### Activity
Restate the listing below word for word, and leave its pictures behind.
○ ○ ○ ○ ○ ○ ○
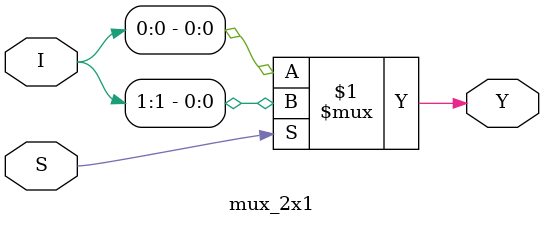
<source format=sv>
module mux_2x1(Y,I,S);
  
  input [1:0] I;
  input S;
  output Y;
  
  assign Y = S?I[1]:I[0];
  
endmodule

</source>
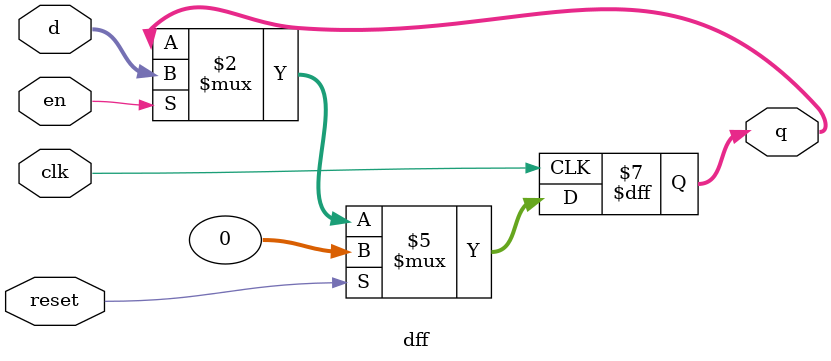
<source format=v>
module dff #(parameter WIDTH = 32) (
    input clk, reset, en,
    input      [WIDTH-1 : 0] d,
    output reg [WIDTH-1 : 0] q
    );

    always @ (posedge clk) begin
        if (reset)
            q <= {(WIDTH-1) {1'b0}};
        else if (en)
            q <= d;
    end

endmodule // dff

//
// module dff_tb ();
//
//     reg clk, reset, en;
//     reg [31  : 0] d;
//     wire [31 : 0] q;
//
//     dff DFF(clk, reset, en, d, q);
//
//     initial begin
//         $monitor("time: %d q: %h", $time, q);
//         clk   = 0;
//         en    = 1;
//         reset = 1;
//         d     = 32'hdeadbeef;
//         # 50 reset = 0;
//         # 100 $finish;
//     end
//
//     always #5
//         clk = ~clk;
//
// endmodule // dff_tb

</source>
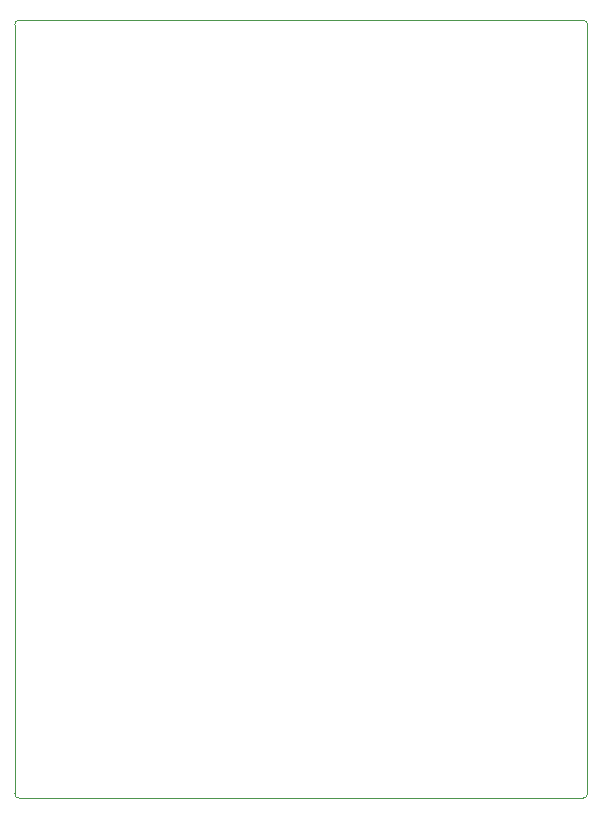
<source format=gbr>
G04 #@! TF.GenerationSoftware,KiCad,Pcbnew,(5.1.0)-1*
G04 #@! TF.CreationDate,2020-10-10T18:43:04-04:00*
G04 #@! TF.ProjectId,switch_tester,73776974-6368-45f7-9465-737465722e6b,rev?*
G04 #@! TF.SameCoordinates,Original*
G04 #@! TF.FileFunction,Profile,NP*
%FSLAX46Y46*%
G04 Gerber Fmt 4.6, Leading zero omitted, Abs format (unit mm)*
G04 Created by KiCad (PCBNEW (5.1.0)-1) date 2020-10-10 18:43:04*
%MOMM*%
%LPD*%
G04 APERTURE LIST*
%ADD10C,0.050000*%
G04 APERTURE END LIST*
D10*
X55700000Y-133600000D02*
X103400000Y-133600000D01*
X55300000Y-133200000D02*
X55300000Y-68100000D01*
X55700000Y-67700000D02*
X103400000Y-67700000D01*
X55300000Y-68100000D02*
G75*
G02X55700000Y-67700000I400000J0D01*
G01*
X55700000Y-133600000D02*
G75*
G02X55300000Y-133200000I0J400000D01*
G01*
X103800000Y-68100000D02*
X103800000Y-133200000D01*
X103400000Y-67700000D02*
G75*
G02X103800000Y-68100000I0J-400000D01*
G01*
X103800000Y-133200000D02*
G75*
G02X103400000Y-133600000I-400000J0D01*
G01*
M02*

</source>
○ ○ ○ ○ ○ ○ ○
### Exercise result
<source format=sv>
module mux_2x1(Y,I,S);
  
  input [1:0] I;
  input S;
  output Y;
  
  assign Y = S?I[1]:I[0];
  
endmodule

</source>
<source format=v>
module dff #(parameter WIDTH = 32) (
    input clk, reset, en,
    input      [WIDTH-1 : 0] d,
    output reg [WIDTH-1 : 0] q
    );

    always @ (posedge clk) begin
        if (reset)
            q <= {(WIDTH-1) {1'b0}};
        else if (en)
            q <= d;
    end

endmodule // dff

//
// module dff_tb ();
//
//     reg clk, reset, en;
//     reg [31  : 0] d;
//     wire [31 : 0] q;
//
//     dff DFF(clk, reset, en, d, q);
//
//     initial begin
//         $monitor("time: %d q: %h", $time, q);
//         clk   = 0;
//         en    = 1;
//         reset = 1;
//         d     = 32'hdeadbeef;
//         # 50 reset = 0;
//         # 100 $finish;
//     end
//
//     always #5
//         clk = ~clk;
//
// endmodule // dff_tb

</source>
<source format=gbr>
G04 #@! TF.GenerationSoftware,KiCad,Pcbnew,(5.1.0)-1*
G04 #@! TF.CreationDate,2020-10-10T18:43:04-04:00*
G04 #@! TF.ProjectId,switch_tester,73776974-6368-45f7-9465-737465722e6b,rev?*
G04 #@! TF.SameCoordinates,Original*
G04 #@! TF.FileFunction,Profile,NP*
%FSLAX46Y46*%
G04 Gerber Fmt 4.6, Leading zero omitted, Abs format (unit mm)*
G04 Created by KiCad (PCBNEW (5.1.0)-1) date 2020-10-10 18:43:04*
%MOMM*%
%LPD*%
G04 APERTURE LIST*
%ADD10C,0.050000*%
G04 APERTURE END LIST*
D10*
X55700000Y-133600000D02*
X103400000Y-133600000D01*
X55300000Y-133200000D02*
X55300000Y-68100000D01*
X55700000Y-67700000D02*
X103400000Y-67700000D01*
X55300000Y-68100000D02*
G75*
G02X55700000Y-67700000I400000J0D01*
G01*
X55700000Y-133600000D02*
G75*
G02X55300000Y-133200000I0J400000D01*
G01*
X103800000Y-68100000D02*
X103800000Y-133200000D01*
X103400000Y-67700000D02*
G75*
G02X103800000Y-68100000I0J-400000D01*
G01*
X103800000Y-133200000D02*
G75*
G02X103400000Y-133600000I-400000J0D01*
G01*
M02*

</source>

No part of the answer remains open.